Transcribed page text →
# # # # # # #
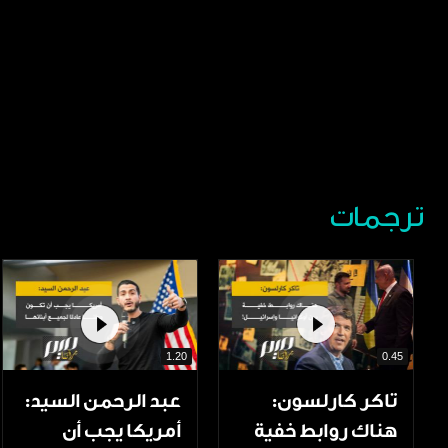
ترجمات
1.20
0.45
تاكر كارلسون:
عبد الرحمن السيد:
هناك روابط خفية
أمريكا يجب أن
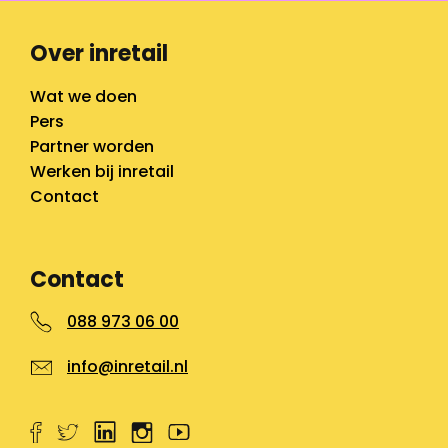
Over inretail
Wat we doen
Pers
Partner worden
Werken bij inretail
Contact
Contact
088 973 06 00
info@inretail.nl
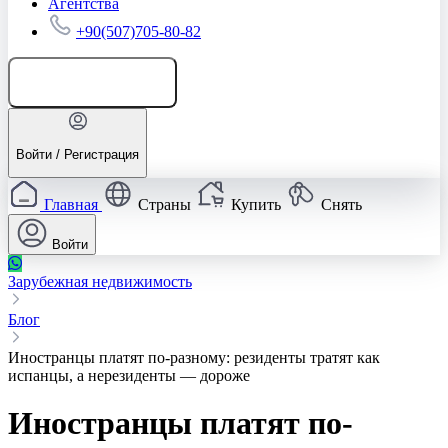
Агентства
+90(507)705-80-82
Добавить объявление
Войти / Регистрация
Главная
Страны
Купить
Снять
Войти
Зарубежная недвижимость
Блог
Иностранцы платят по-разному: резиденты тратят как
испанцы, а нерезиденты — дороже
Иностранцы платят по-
# # # # # # #
WHAT IS NEEDED → Convert every line of transcribed text in the data above into a JSON list of strings, with one string per line. Omit blank lines and leave out the pictures.

REPLY TO THE TASK →
[
  "ترجمات",
  "1.20",
  "0.45",
  "تاكر كارلسون:",
  "عبد الرحمن السيد:",
  "هناك روابط خفية",
  "أمريكا يجب أن",
  "Over inretail",
  "Wat we doen",
  "Pers",
  "Partner worden",
  "Werken bij inretail",
  "Contact",
  "Contact",
  "088 973 06 00",
  "info@inretail.nl",
  "Агентства",
  "+90(507)705-80-82",
  "Добавить объявление",
  "Войти / Регистрация",
  "Главная",
  "Страны",
  "Купить",
  "Снять",
  "Войти",
  "Зарубежная недвижимость",
  "Блог",
  "Иностранцы платят по-разному: резиденты тратят как",
  "испанцы, а нерезиденты — дороже",
  "Иностранцы платят по-"
]